- [Eingabedaten]:
===

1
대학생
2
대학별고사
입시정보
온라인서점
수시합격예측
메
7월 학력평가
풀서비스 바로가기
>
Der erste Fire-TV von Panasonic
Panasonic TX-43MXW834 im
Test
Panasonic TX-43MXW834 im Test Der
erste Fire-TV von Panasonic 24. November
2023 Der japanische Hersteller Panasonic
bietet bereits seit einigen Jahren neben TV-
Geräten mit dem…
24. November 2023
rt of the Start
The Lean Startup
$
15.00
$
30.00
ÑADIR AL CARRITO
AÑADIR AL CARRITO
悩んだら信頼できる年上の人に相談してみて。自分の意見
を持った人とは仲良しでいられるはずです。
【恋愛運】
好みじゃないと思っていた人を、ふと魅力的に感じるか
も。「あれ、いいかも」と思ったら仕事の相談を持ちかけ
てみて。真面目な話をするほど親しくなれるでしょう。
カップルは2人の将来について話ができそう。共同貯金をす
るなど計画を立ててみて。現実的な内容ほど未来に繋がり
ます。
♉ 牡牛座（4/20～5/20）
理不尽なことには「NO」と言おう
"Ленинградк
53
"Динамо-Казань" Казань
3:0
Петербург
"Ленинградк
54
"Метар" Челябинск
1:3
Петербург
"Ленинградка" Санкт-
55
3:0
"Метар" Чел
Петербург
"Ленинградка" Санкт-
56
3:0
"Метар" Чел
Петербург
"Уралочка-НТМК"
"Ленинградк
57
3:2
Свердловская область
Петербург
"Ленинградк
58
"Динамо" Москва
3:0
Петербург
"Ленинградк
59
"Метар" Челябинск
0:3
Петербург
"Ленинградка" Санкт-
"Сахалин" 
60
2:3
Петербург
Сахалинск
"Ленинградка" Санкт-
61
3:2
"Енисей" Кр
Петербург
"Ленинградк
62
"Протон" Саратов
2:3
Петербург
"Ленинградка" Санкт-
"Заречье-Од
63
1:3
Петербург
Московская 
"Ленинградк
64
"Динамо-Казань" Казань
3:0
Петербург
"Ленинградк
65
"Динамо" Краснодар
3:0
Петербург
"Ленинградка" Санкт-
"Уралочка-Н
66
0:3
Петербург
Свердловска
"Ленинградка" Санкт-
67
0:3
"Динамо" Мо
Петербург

===

- [Zu erledigen]: Gib für jede Zeile oben den zugehörigen Text vollständig und Zeichen für Zeichen unverändert aus.

- [Schriftliche Antwort]:
1
대학생
2
대학별고사
입시정보
온라인서점
수시합격예측
메
7월 학력평가
풀서비스 바로가기
>
Der erste Fire-TV von Panasonic
Panasonic TX-43MXW834 im
Test
Panasonic TX-43MXW834 im Test Der
erste Fire-TV von Panasonic 24. November
2023 Der japanische Hersteller Panasonic
bietet bereits seit einigen Jahren neben TV-
Geräten mit dem…
24. November 2023
rt of the Start
The Lean Startup
$
15.00
$
30.00
ÑADIR AL CARRITO
AÑADIR AL CARRITO
悩んだら信頼できる年上の人に相談してみて。自分の意見
を持った人とは仲良しでいられるはずです。
【恋愛運】
好みじゃないと思っていた人を、ふと魅力的に感じるか
も。「あれ、いいかも」と思ったら仕事の相談を持ちかけ
てみて。真面目な話をするほど親しくなれるでしょう。
カップルは2人の将来について話ができそう。共同貯金をす
るなど計画を立ててみて。現実的な内容ほど未来に繋がり
ます。
♉ 牡牛座（4/20～5/20）
理不尽なことには「NO」と言おう
"Ленинградк
53
"Динамо-Казань" Казань
3:0
Петербург
"Ленинградк
54
"Метар" Челябинск
1:3
Петербург
"Ленинградка" Санкт-
55
3:0
"Метар" Чел
Петербург
"Ленинградка" Санкт-
56
3:0
"Метар" Чел
Петербург
"Уралочка-НТМК"
"Ленинградк
57
3:2
Свердловская область
Петербург
"Ленинградк
58
"Динамо" Москва
3:0
Петербург
"Ленинградк
59
"Метар" Челябинск
0:3
Петербург
"Ленинградка" Санкт-
"Сахалин" 
60
2:3
Петербург
Сахалинск
"Ленинградка" Санкт-
61
3:2
"Енисей" Кр
Петербург
"Ленинградк
62
"Протон" Саратов
2:3
Петербург
"Ленинградка" Санкт-
"Заречье-Од
63
1:3
Петербург
Московская 
"Ленинградк
64
"Динамо-Казань" Казань
3:0
Петербург
"Ленинградк
65
"Динамо" Краснодар
3:0
Петербург
"Ленинградка" Санкт-
"Уралочка-Н
66
0:3
Петербург
Свердловска
"Ленинградка" Санкт-
67
0:3
"Динамо" Мо
Петербург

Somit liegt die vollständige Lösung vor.